Il a ajouté que TSMC pourrait détourner certains équipements initialement commandés pour le Japon vers Nanjing avant la date limite de décembre afin de constituer une capacité de réserve.

Les actions de TSMC ont chuté de 3,7 % à New York mardi après l’annonce.

La révocation pèsera plus lourdement sur Samsung et SK Hynix

La révocation pourrait peser plus lourdement sur Samsung et SK Hynix, dont la production basée en Chine représente une part beaucoup plus importante de leur production.

« La révocation des règles de « l’utilisateur final validé », qui avaient permis à Samsung et SK Hynix d’expédier des équipements de fabrication de puces à leurs usines en Chine sans demander une nouvelle licence à chaque fois, les rendrait plus difficiles à étendre ou à mettre à niveau ces installations », a déclaré Han Dong-hee, analyste de SK Securities, dans une note.

Les fabricants de puces sud-coréens pourraient également avoir du mal à rester compétitifs face à leurs rivaux chinois sur le marché des puces conventionnelles, a ajouté M. Han.

Samsung produit environ 40 % de sa mémoire NAND en Chine, tandis que SK Hynix s’appuie sur ses usines chinoises pour environ 40 % de sa DRAM et 30 % de sa production de NAND.

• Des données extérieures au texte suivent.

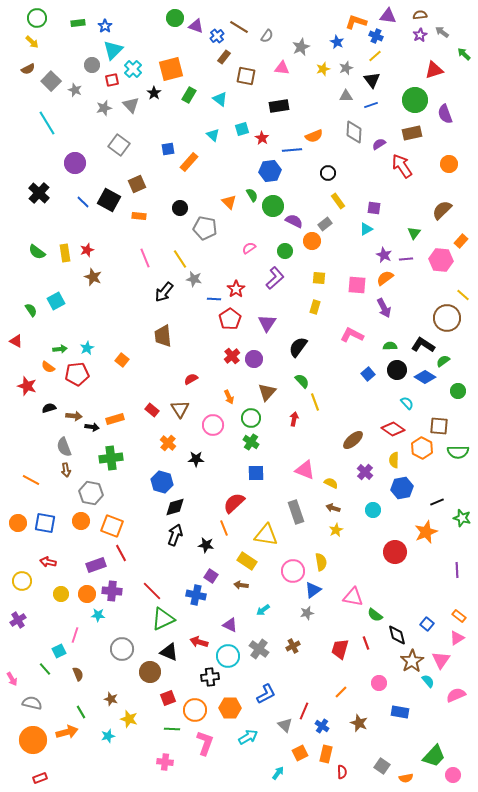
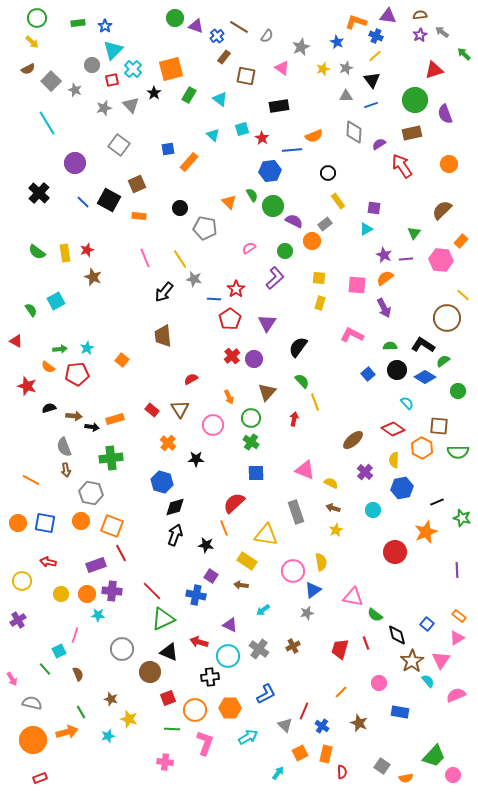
pink triangle at (282, 68): rotated 28 degrees clockwise
yellow rectangle at (315, 307): moved 5 px right, 4 px up
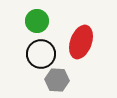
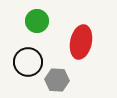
red ellipse: rotated 8 degrees counterclockwise
black circle: moved 13 px left, 8 px down
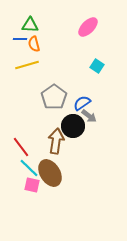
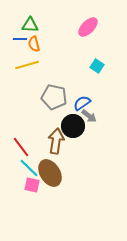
gray pentagon: rotated 25 degrees counterclockwise
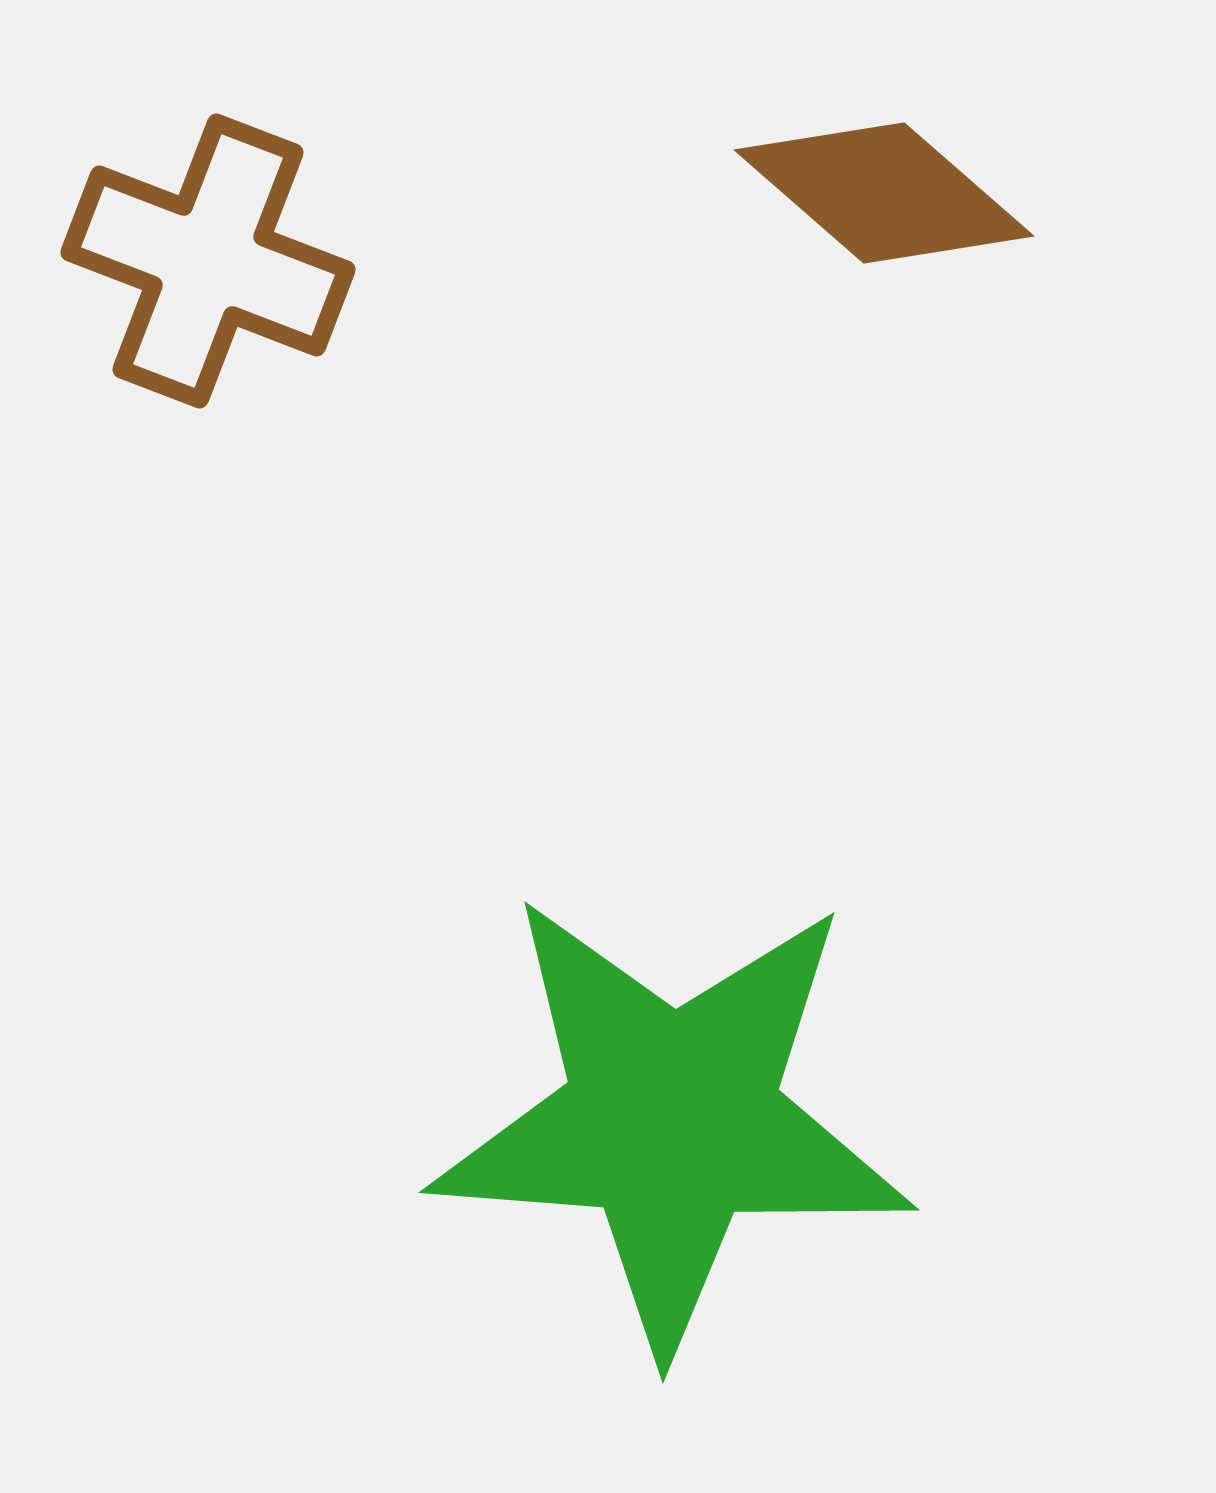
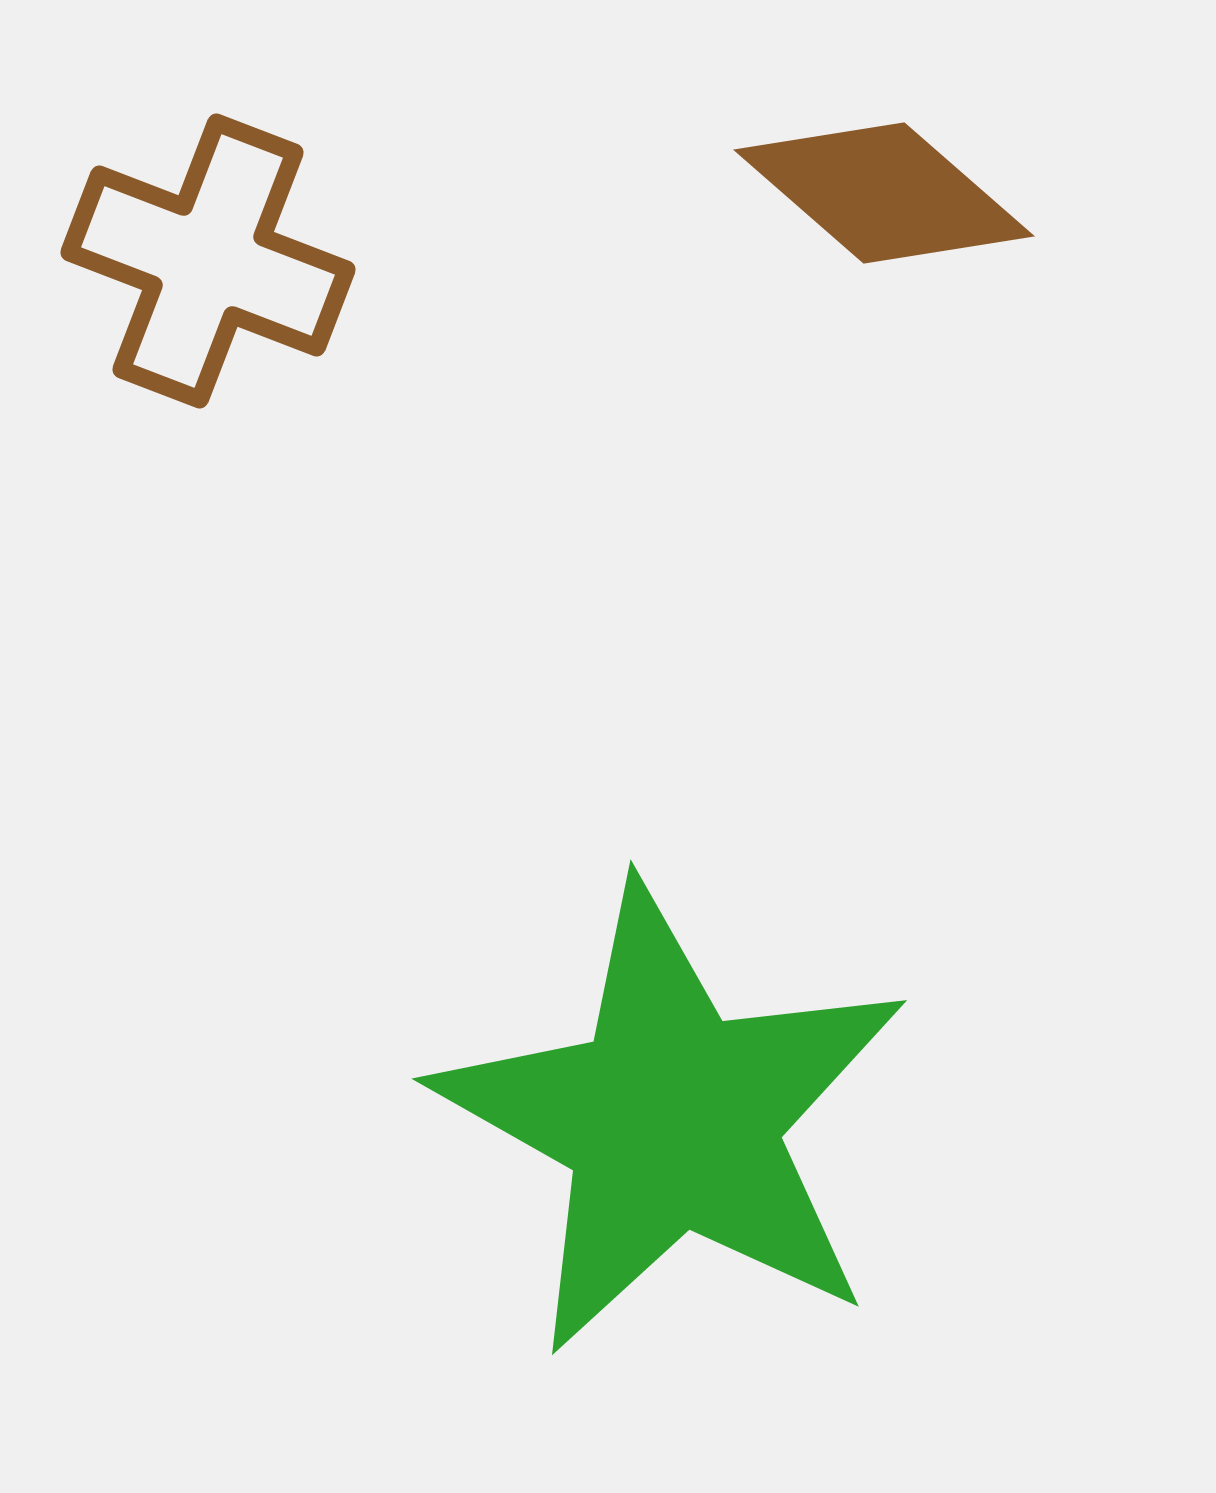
green star: rotated 25 degrees clockwise
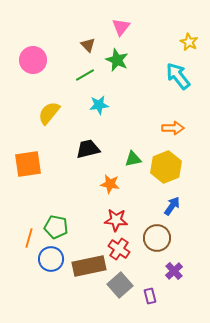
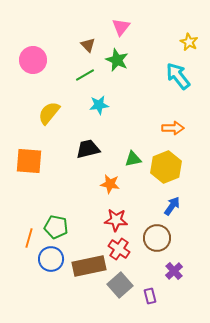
orange square: moved 1 px right, 3 px up; rotated 12 degrees clockwise
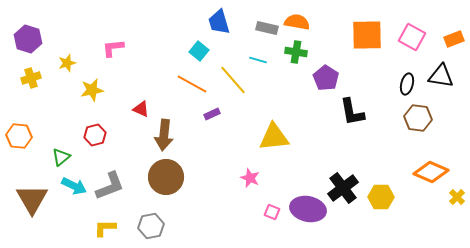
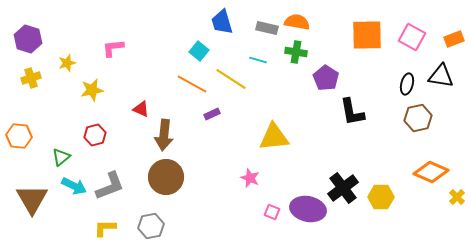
blue trapezoid at (219, 22): moved 3 px right
yellow line at (233, 80): moved 2 px left, 1 px up; rotated 16 degrees counterclockwise
brown hexagon at (418, 118): rotated 20 degrees counterclockwise
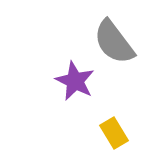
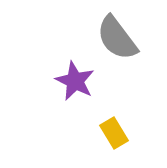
gray semicircle: moved 3 px right, 4 px up
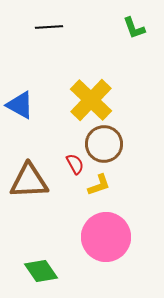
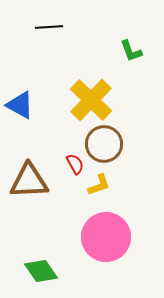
green L-shape: moved 3 px left, 23 px down
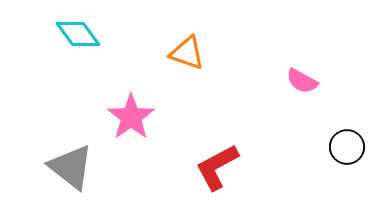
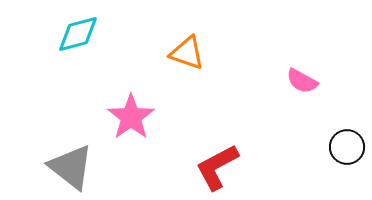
cyan diamond: rotated 69 degrees counterclockwise
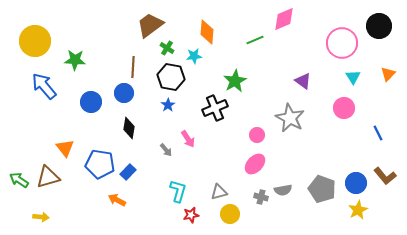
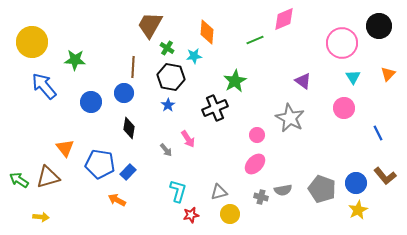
brown trapezoid at (150, 25): rotated 24 degrees counterclockwise
yellow circle at (35, 41): moved 3 px left, 1 px down
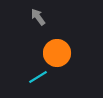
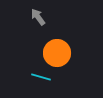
cyan line: moved 3 px right; rotated 48 degrees clockwise
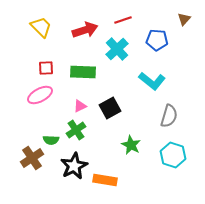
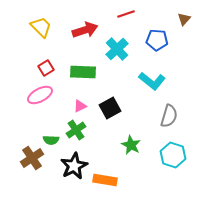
red line: moved 3 px right, 6 px up
red square: rotated 28 degrees counterclockwise
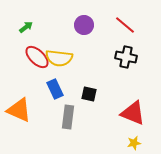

Les analystes de Korea Investment & Securities, Minsook Chae et JT Hwang, ont averti que toute perturbation à l’usine NAND de Samsung à Xi’an ou aux usines DRAM et NAND de SK Hynix à Wuxi et Dalian pourrait déclencher des pénuries d’approvisionnement et faire grimper les prix de la mémoire.

« Si l’instabilité fait grimper les prix, les fournisseurs de services cloud américains pourraient faire face à des pertes importantes », ont-ils déclaré.

Les analystes voient des implications plus importantes pour la Chine

Bien que les conséquences financières immédiates pour TSMC semblent mineures, les analystes ont souligné l’importance plus large de cette décision pour les ambitions de la Chine en matière de semi-conducteurs.

« La plus grande histoire, c’est l’intention de Washington - il ne s’agit pas des bénéfices d’aujourd’hui, il s’agit de geler la capacité de puces de la Chine à long terme », a déclaré Charu Chanana, stratège en chef des investissements chez Saxo Singapour.

Kevin Chen, analyste chez Citi Research, a noté que les fabricants de mémoires chinois pourraient obtenir un avantage concurrentiel si les fournisseurs étrangers étaient confrontés à des restrictions dans l’expansion de leurs activités, ce qui pourrait stimuler la demande intérieure.